Fabricating With Metal is A part of building your own 4x4 that many people consider way over their heads, but it doesn't need to be. some folks would rather drop their truck off at a shop and pick it up when it's done, and that's great because it helps keep the off-road industry moving. But there are also many of you who have more time than money and also the drive to do it yourself. Building 4x4s is as much fun as wheeling them so having shop space to work in and build stuff is as important to me as having trails to go play on.
From my time in the shop i've learned a few tricks that make cutting, forming, welding, and drilling that much easier. These types of tricks can make your project much nicer in the end, as well as save you time, money, and trips to the hospital.

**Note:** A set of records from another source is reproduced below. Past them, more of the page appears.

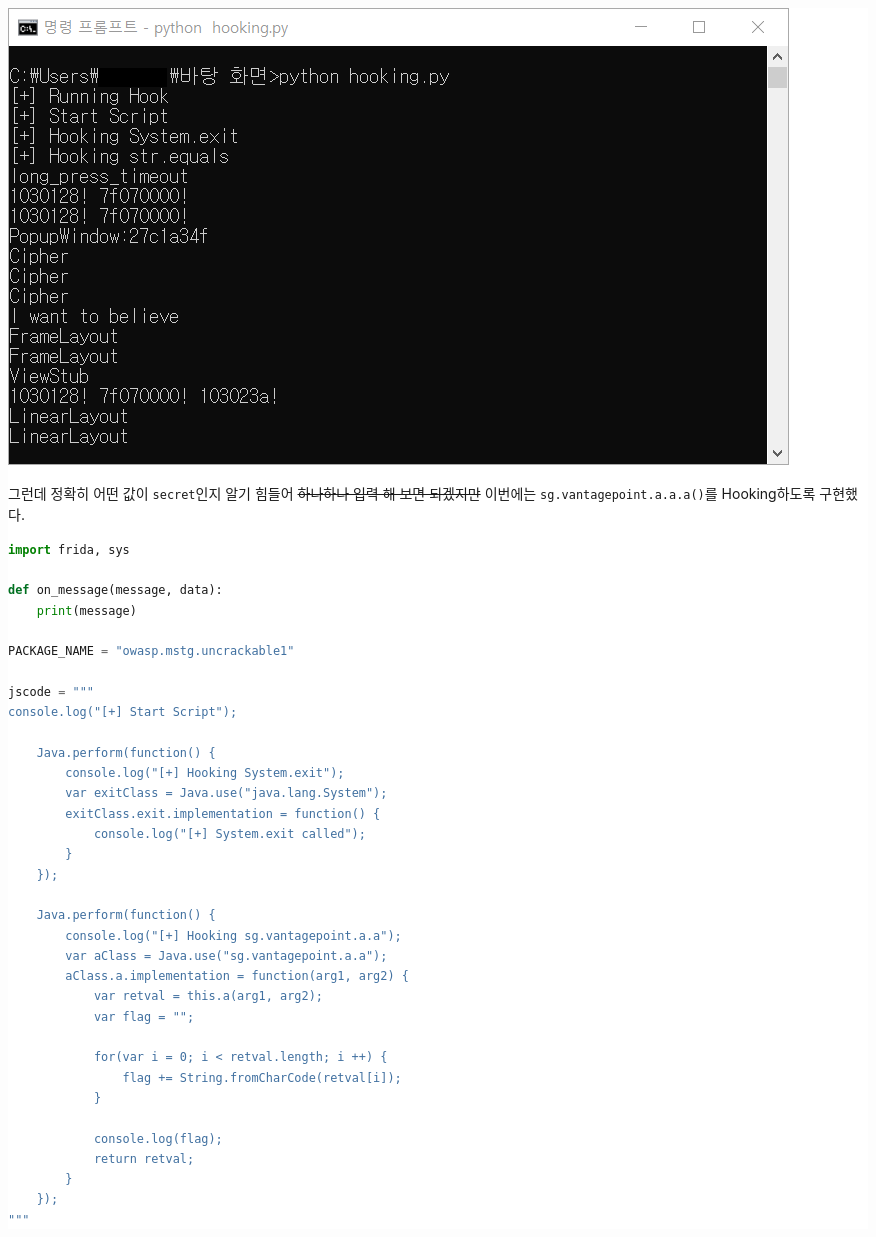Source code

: ![](/images/owasp-mstg/android/level1/06.png)  

그런데 정확히 어떤 값이 `secret`인지 알기 힘들어 ~~하나하나 입력 해 보면 되겠지만~~ 이번에는 `sg.vantagepoint.a.a.a()`를 Hooking하도록 구현했다.  

```python
import frida, sys

def on_message(message, data):
	print(message)

PACKAGE_NAME = "owasp.mstg.uncrackable1"

jscode = """
console.log("[+] Start Script");

	Java.perform(function() {
		console.log("[+] Hooking System.exit");
		var exitClass = Java.use("java.lang.System");
		exitClass.exit.implementation = function() {
			console.log("[+] System.exit called");
		}
	});

	Java.perform(function() {
		console.log("[+] Hooking sg.vantagepoint.a.a");
		var aClass = Java.use("sg.vantagepoint.a.a");
		aClass.a.implementation = function(arg1, arg2) {
			var retval = this.a(arg1, arg2);
			var flag = "";

			for(var i = 0; i < retval.length; i ++) {
				flag += String.fromCharCode(retval[i]);
			}

			console.log(flag);
			return retval;
		}
	});
"""

```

Building multiple identical pieces such as tabs or panels can be tricky. One good method is to tack-weld the pieces together at the edge so they are all aligned, then clamp them down and grind the edges or drill the holes in the same place on each. if you're computer savvy, another option is to do a simple two- dimensional drawing and have the pieces laser-cut at a local shop. Many shops are willing to do small quantities and the parts will all be identical and look professional, not to mention that you can sell the extras.
First Paper Then Metal
The true fabrication prodigies can just grab some steel and start building, but for mere mortals like the rest of us, it's a good idea to lay out your plans on paper first, or on your computer with some design program, especially with the cost of steel these days. Once you have a design in mind, mock it up with cardboard, poster tubes, or even wood. if you take your time, those cardboard mock-ups can become templates for the final metal pieces.
Remove The Razors
One of the first things learned when working in a shop is that every time you cut metal you should grind the edges free of sharp burs. Notice how the box tube on the right still has sharp burs that the one on the left had removed. Use a belt-, disc-, or handgrinder to clean the outer edges and use a small deburring tool to remove burs from inner edges. This will keep fingers intact, even when you forget to wear your gloves.
Cutting Inside-Out Then Hiding Mistakes
Removing material from a panel is easily done with a drill, and if you want an odd shape cut out then the best method is using a mill. But if you don't have a mill then just drill a small hole in each corner and carefully cut out the material between each hole with a cut-off wheel. We made this dash panel to house the welder in our buggy, but the final opening wasn't just right, so we covered it with rubber gasket to make it look professional.
Clamps, Blocks, And Joints
The perfect fabricator would be part man, part octopus, but since most of us only have two arms we have to rely on clamps. Clamps help align parts we want to drill through and hold them tight during welding. start cruising yard sales and pick up all the old Vise-grips and C-clamps you can find; they'll all be handy someday. Thick heavy pieces of metal are good for holding pieces in place during bench-top welding. Before you weld make sure the metal is clean and rust-free and the gap is as tight as possible.